(MoneyWatch) EU voters have had it with austerity budgets and are pushing their governments to try spending their way out of the economic crisis. However, funding these pro-growth efforts means cash-strapped nations have to borrow money when no one wants to lend to them.
Last week, political upsets in France and Holland changed the debate about how Europe should tackle its financial problems. France's pro-austerity President Sarkozy got a minority of votes in the first round of presidential voting. He is the only incumbent ever to fail to get a majority of the vote. The Dutch government fell after a key minister resigned rather than support an austerity plan.
By the end of May, Greece and Ireland will have national votes on whether to keep cutting government spending. The Greek vote on May 6 will likely give power to parties from the extreme right and extreme left who are stridently opposed to the EU imposed austerity efforts. On May 31, Irish voters will decide whether to approve the EU treaty setting limits on deficit and debt levels. At one point, passage of the treaty seemed like a sure thing, now it is too close to call.
Even in Germany, whose economy is doing fine, ratification of the treaty is also no longer the sure thing it once was. Additionally, Italy will hold partial local elections on May 6 and 7. A likely strong showing by anti-austerity candidates would have a huge impact on national politics.
The anti-austerity sentiment should not be considered an irrational backlash by the citizenry. Most EU nations that have cut government spending have seen their GDPs shrink. As Martin Wolf of the Financial Times writes: "There is no evidence here that large fiscal contractions bring benefits to confidence and growth that offset the direct effects of the contractions. They bring exactly what one would expect: small contractions bring recessions and big contractions bring depressions."
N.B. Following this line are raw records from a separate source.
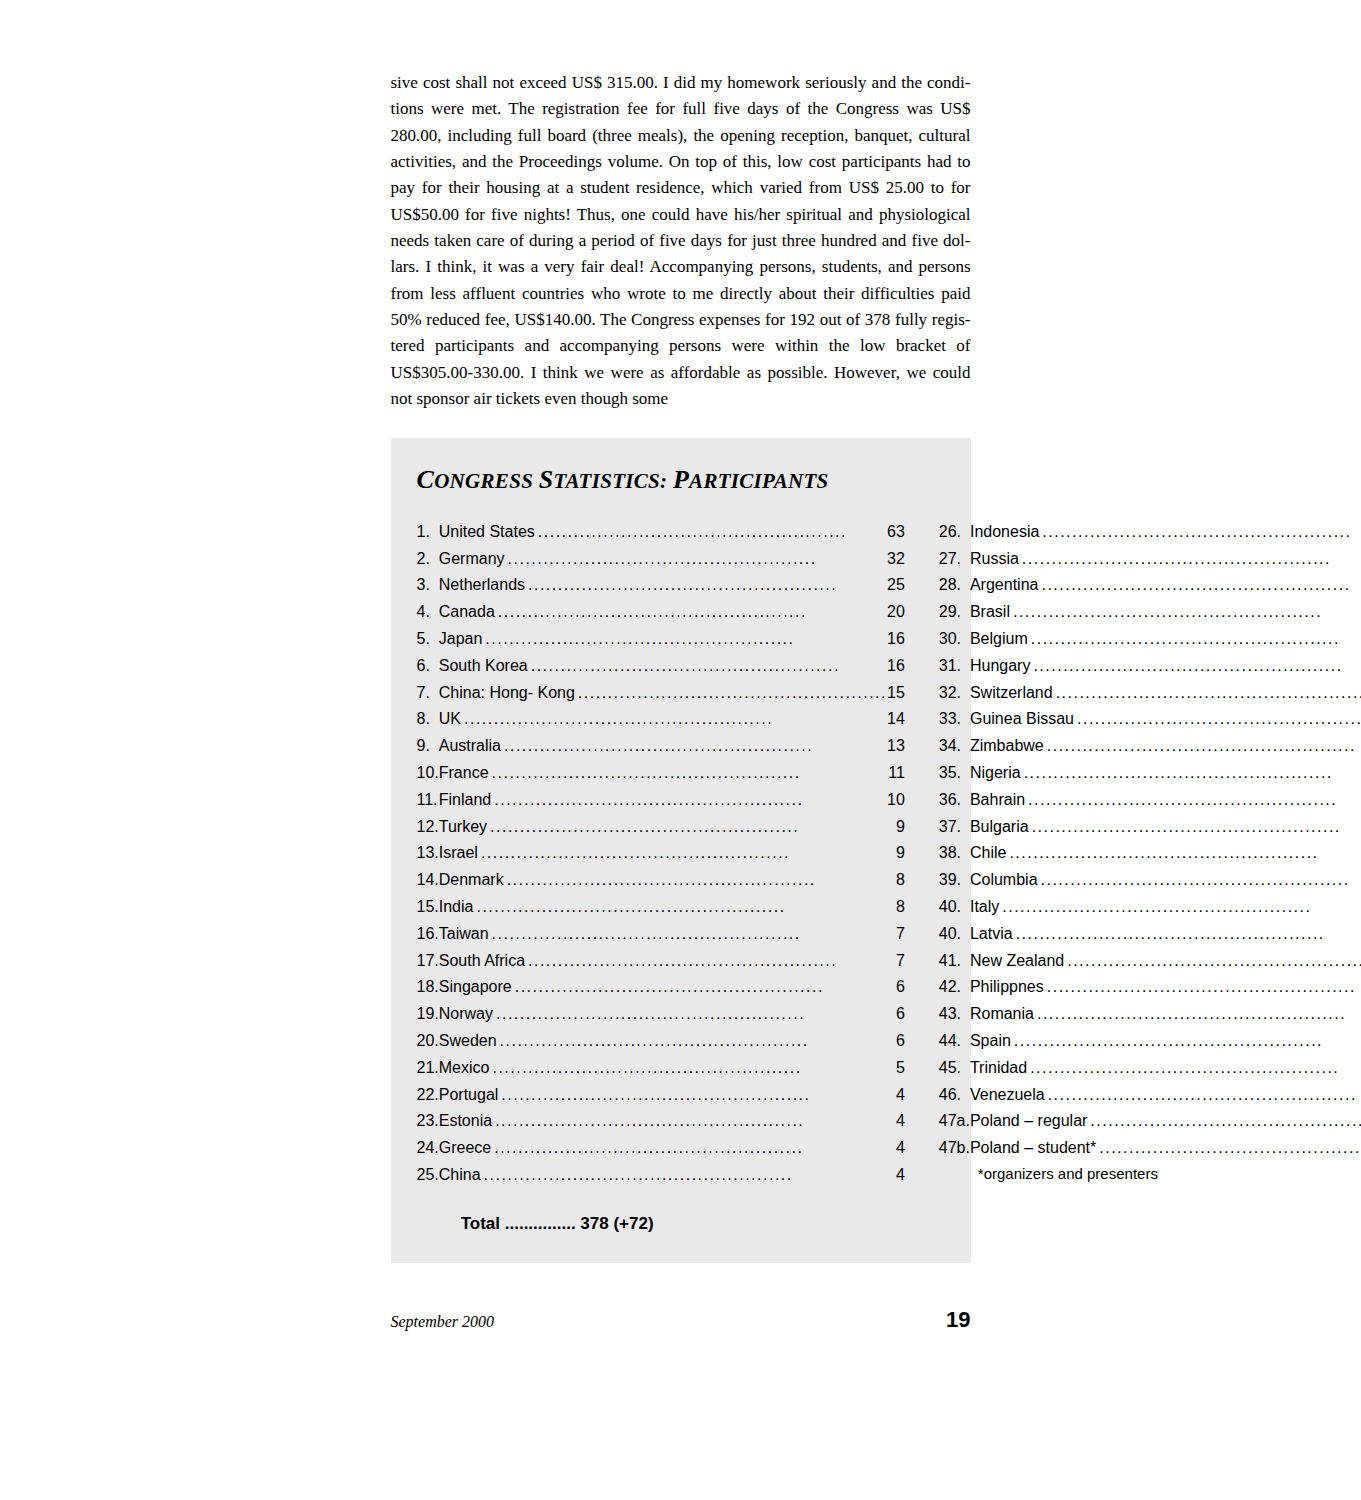sive cost shall not exceed US$ 315.00. I did my homework seriously and the conditions were met. The registration fee for full five days of the Congress was US$ 280.00, including full board (three meals), the opening reception, banquet, cultural activities, and the Proceedings volume. On top of this, low cost participants had to pay for their housing at a student residence, which varied from US$ 25.00 to for US$50.00 for five nights! Thus, one could have his/her spiritual and physiological needs taken care of during a period of five days for just three hundred and five dollars. I think, it was a very fair deal! Accompanying persons, students, and persons from less affluent countries who wrote to me directly about their difficulties paid 50% reduced fee, US$140.00. The Congress expenses for 192 out of 378 fully registered participants and accompanying persons were within the low bracket of US$305.00-330.00. I think we were as affordable as possible. However, we could not sponsor air tickets even though some
CONGRESS STATISTICS: PARTICIPANTS
| 1. | United States .................................................... | 63 |
| 2. | Germany .................................................... | 32 |
| 3. | Netherlands .................................................... | 25 |
| 4. | Canada .................................................... | 20 |
| 5. | Japan .................................................... | 16 |
| 6. | South Korea .................................................... | 16 |
| 7. | China: Hong- Kong .................................................... | 15 |
| 8. | UK .................................................... | 14 |
| 9. | Australia .................................................... | 13 |
| 10. | France .................................................... | 11 |
| 11. | Finland .................................................... | 10 |
| 12. | Turkey .................................................... | 9 |
| 13. | Israel .................................................... | 9 |
| 14. | Denmark .................................................... | 8 |
| 15. | India .................................................... | 8 |
| 16. | Taiwan .................................................... | 7 |
| 17. | South Africa .................................................... | 7 |
| 18. | Singapore .................................................... | 6 |
| 19. | Norway .................................................... | 6 |
| 20. | Sweden .................................................... | 6 |
| 21. | Mexico .................................................... | 5 |
| 22. | Portugal .................................................... | 4 |
| 23. | Estonia .................................................... | 4 |
| 24. | Greece .................................................... | 4 |
| 25. | China .................................................... | 4 |
| 26. | Indonesia .................................................... | 4 |
| 27. | Russia .................................................... | 3 |
| 28. | Argentina .................................................... | 3 |
| 29. | Brasil .................................................... | 3 |
| 30. | Belgium .................................................... | 2 |
| 31. | Hungary .................................................... | 2 |
| 32. | Switzerland .................................................... | 2 |
| 33. | Guinea Bissau .................................................... | 2 |
| 34. | Zimbabwe .................................................... | 2 |
| 35. | Nigeria .................................................... | 2 |
| 36. | Bahrain .................................................... | 1 |
| 37. | Bulgaria .................................................... | 1 |
| 38. | Chile .................................................... | 1 |
| 39. | Columbia .................................................... | 1 |
| 40. | Italy .................................................... | 1 |
| 40. | Latvia .................................................... | 1 |
| 41. | New Zealand .................................................... | 1 |
| 42. | Philippnes .................................................... | 1 |
| 43. | Romania .................................................... | 1 |
| 44. | Spain .................................................... | 1 |
| 45. | Trinidad .................................................... | 1 |
| 46. | Venezuela .................................................... | 1 |
| 47a. | Poland – regular .................................................... | 21 |
| 47b. | Poland – student* .................................................... | 72 |
*organizers and presenters
Total ............... 378 (+72)
September 2000
19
However, voting for these policies is far easier than getting the money to fund them. Foreign investors have been fleeing Europe for some time now. It is only intervention by the European Central Bank that has kept most of the European banking system functioning. The ECB has said repeatedly that it will not start buying EU sovereign debt -- and no other funding source has presented itself.
How will the EU's voters react when they find out the markets' votes are the only ones that matter anymore?